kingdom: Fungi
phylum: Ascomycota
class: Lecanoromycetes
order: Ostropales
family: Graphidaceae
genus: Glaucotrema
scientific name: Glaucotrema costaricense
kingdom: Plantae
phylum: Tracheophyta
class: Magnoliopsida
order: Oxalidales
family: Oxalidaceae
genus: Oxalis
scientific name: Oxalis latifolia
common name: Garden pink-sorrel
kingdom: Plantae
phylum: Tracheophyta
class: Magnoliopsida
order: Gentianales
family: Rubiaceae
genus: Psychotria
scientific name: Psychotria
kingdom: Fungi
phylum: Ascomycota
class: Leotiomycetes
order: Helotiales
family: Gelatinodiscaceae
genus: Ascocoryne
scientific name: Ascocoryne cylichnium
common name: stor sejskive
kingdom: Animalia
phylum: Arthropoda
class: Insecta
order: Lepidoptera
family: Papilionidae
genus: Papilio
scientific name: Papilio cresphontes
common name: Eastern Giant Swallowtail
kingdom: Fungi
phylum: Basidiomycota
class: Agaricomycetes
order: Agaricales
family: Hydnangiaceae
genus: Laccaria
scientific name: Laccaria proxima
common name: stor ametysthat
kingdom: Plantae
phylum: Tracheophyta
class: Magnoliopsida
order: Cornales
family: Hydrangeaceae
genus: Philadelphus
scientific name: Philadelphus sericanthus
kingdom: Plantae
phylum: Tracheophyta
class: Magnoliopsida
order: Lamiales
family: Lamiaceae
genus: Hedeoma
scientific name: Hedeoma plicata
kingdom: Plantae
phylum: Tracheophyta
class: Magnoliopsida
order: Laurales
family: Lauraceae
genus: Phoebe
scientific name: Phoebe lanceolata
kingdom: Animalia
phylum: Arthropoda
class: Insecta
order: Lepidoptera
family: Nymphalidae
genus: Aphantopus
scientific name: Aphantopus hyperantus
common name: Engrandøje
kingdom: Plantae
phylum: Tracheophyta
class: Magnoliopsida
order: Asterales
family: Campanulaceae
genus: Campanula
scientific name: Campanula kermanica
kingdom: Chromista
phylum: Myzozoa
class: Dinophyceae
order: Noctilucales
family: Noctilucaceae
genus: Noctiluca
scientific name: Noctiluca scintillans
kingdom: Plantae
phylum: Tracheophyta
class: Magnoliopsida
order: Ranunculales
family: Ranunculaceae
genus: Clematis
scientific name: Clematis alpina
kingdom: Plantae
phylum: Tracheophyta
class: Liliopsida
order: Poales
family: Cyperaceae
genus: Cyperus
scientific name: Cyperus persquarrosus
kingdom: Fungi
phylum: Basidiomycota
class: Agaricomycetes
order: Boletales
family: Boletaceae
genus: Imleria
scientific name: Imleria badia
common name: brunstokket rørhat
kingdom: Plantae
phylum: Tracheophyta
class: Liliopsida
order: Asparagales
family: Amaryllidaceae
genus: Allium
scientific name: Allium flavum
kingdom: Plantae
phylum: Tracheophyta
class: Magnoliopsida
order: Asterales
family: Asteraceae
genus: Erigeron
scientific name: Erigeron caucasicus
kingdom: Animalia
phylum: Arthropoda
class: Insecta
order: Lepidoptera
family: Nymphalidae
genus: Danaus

__________

→ **WRITTEN REQUEST**:
Output every line of the data above without altering a single character.

→ **ANSWER TO THE EXERCISE**:
kingdom: Fungi
phylum: Ascomycota
class: Lecanoromycetes
order: Ostropales
family: Graphidaceae
genus: Glaucotrema
scientific name: Glaucotrema costaricense
kingdom: Plantae
phylum: Tracheophyta
class: Magnoliopsida
order: Oxalidales
family: Oxalidaceae
genus: Oxalis
scientific name: Oxalis latifolia
common name: Garden pink-sorrel
kingdom: Plantae
phylum: Tracheophyta
class: Magnoliopsida
order: Gentianales
family: Rubiaceae
genus: Psychotria
scientific name: Psychotria
kingdom: Fungi
phylum: Ascomycota
class: Leotiomycetes
order: Helotiales
family: Gelatinodiscaceae
genus: Ascocoryne
scientific name: Ascocoryne cylichnium
common name: stor sejskive
kingdom: Animalia
phylum: Arthropoda
class: Insecta
order: Lepidoptera
family: Papilionidae
genus: Papilio
scientific name: Papilio cresphontes
common name: Eastern Giant Swallowtail
kingdom: Fungi
phylum: Basidiomycota
class: Agaricomycetes
order: Agaricales
family: Hydnangiaceae
genus: Laccaria
scientific name: Laccaria proxima
common name: stor ametysthat
kingdom: Plantae
phylum: Tracheophyta
class: Magnoliopsida
order: Cornales
family: Hydrangeaceae
genus: Philadelphus
scientific name: Philadelphus sericanthus
kingdom: Plantae
phylum: Tracheophyta
class: Magnoliopsida
order: Lamiales
family: Lamiaceae
genus: Hedeoma
scientific name: Hedeoma plicata
kingdom: Plantae
phylum: Tracheophyta
class: Magnoliopsida
order: Laurales
family: Lauraceae
genus: Phoebe
scientific name: Phoebe lanceolata
kingdom: Animalia
phylum: Arthropoda
class: Insecta
order: Lepidoptera
family: Nymphalidae
genus: Aphantopus
scientific name: Aphantopus hyperantus
common name: Engrandøje
kingdom: Plantae
phylum: Tracheophyta
class: Magnoliopsida
order: Asterales
family: Campanulaceae
genus: Campanula
scientific name: Campanula kermanica
kingdom: Chromista
phylum: Myzozoa
class: Dinophyceae
order: Noctilucales
family: Noctilucaceae
genus: Noctiluca
scientific name: Noctiluca scintillans
kingdom: Plantae
phylum: Tracheophyta
class: Magnoliopsida
order: Ranunculales
family: Ranunculaceae
genus: Clematis
scientific name: Clematis alpina
kingdom: Plantae
phylum: Tracheophyta
class: Liliopsida
order: Poales
family: Cyperaceae
genus: Cyperus
scientific name: Cyperus persquarrosus
kingdom: Fungi
phylum: Basidiomycota
class: Agaricomycetes
order: Boletales
family: Boletaceae
genus: Imleria
scientific name: Imleria badia
common name: brunstokket rørhat
kingdom: Plantae
phylum: Tracheophyta
class: Liliopsida
order: Asparagales
family: Amaryllidaceae
genus: Allium
scientific name: Allium flavum
kingdom: Plantae
phylum: Tracheophyta
class: Magnoliopsida
order: Asterales
family: Asteraceae
genus: Erigeron
scientific name: Erigeron caucasicus
kingdom: Animalia
phylum: Arthropoda
class: Insecta
order: Lepidoptera
family: Nymphalidae
genus: Danaus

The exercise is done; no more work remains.